Fleischfarbenes Knabenkraut ist die Orchidee des Jahres 2015

Fleischfarbenes Knabenkraut, Orchidee des Jahres 2015
Fleischfarbenes Knabenkraut Foto: Silke Böttcher

Die Orchidee des Jahres 2015 wurde gekürt: Es ist das Fleischfarbene Knabenkraut (Dactylorhiza incarnata). Der nüchterne Name lässt kaum ahnen, welch eine Schönheit da im Rampenlicht steht. In Brandenburg ist die Orchidee sehr selten, aber mit viel Glück kann man sie sehen.

Fleischfarbenes Knabenkraut: Vorliebe für feuchte Wiesen

Das Fleischfarbene Knabenkraut wird ungefähr kniehoch und wächst vor allem auf feuchten Wiesen und Niedermooren, gelegentlich auch in lichten Wäldern mit feuchtem Boden und ausreichend Sonneneinstrahlung. Seine Blätter sind schmal und lang, die Blüten hellrosa, oft auch fleischfarben, was der Pflanze den Namen eingebracht hat.

Lippe mit rotem Muster

Das Foto zeigt eine rosafarbene  Variante aus Brandenburg. Die Kelchblätter (Sepalen genannt) an der Seite stehen wie Ohren nach oben, die Kronblätter (Petalen) bilden eine Art Helm. Darunter liegt die Lippe, die ein rotes Linien- und Punktmuster hat. Zwischen den Blüten trägt die Orchidee schmale Tragblätter.

Die Orchidee reagiert empfindlich auf Veränderungen

Es ist nicht immer ganz einfach, diese Orchidee sicher zu bestimmen, denn oft bilden sich Hybriden (Mischlinge) mit dem Breitblättrigen Knabenkraut, das ebenfalls auf feuchten Wiesen mit eher basischen Böden wächst. Allerdings ist das Fleischfarbene Knabenkraut deutlich seltener und reagiert außerdem sehr viel empfindlicher auf Veränderungen.

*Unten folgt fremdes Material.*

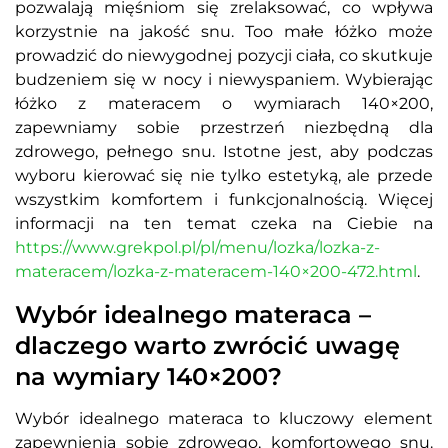
pozwalają mięśniom się zrelaksować, co wpływa
korzystnie na jakość snu. Too małe łóżko może
prowadzić do niewygodnej pozycji ciała, co skutkuje
budzeniem się w nocy i niewyspaniem. Wybierając
łóżko z materacem o wymiarach 140×200,
zapewniamy sobie przestrzeń niezbędną dla
zdrowego, pełnego snu. Istotne jest, aby podczas
wyboru kierować się nie tylko estetyką, ale przede
wszystkim komfortem i funkcjonalnością.
Więcej
informacji na ten temat czeka na Ciebie na
https://www.grekpol.pl/pl/menu/lozka/lozka-z-
materacem/lozka-z-materacem-140×200-472.html
.
Wybór idealnego materaca –
dlaczego warto zwrócić uwagę
na wymiary 140×200?
Wybór idealnego materaca to kluczowy element
zapewnienia sobie zdrowego, komfortowego snu.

Sobald ihm Büsche oder anderer hoher Bewuchs das Licht nehmen, verschwindet sie. Deshalb ist die Pflege von Biotopen, auf denen die Orchidee wächst, sehr wichtig für den Erhalt.

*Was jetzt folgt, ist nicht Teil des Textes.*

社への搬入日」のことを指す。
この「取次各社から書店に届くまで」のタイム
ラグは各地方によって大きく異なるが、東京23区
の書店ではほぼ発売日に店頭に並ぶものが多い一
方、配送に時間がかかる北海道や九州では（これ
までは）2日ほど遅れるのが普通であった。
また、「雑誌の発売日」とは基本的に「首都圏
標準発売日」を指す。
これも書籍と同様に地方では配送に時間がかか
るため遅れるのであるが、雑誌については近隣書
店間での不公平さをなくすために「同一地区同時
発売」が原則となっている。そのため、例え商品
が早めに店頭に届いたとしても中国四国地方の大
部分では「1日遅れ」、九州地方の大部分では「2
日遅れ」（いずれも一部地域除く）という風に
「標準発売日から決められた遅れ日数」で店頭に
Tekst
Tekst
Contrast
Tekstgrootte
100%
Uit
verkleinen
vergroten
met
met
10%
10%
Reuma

Fleischfarbenes Knabenkraut in Brandenburg

Hinzu kommt, dass Feuchtwiesen ohnehin immer seltener werden, weil man sie nicht oder kaum wirtschaftlich nutzen kann. Auch deshalb wurde das Fleischfarbene Knabenkraut zur Orchidee des Jahres 2015 gewählt – es steht ein bisschen auch stellvertretend für andere selten gewordene Pflanzen der Feuchtwiesen. Immerhin ist das Fleischfarbene Knabenkraut, das in vielen Bundesländern extrem selten ist, in Brandenburg noch einigermaßen häufig zu sehen. Blütezeit der zarten Schönheit ist zwischen Mai und Juni.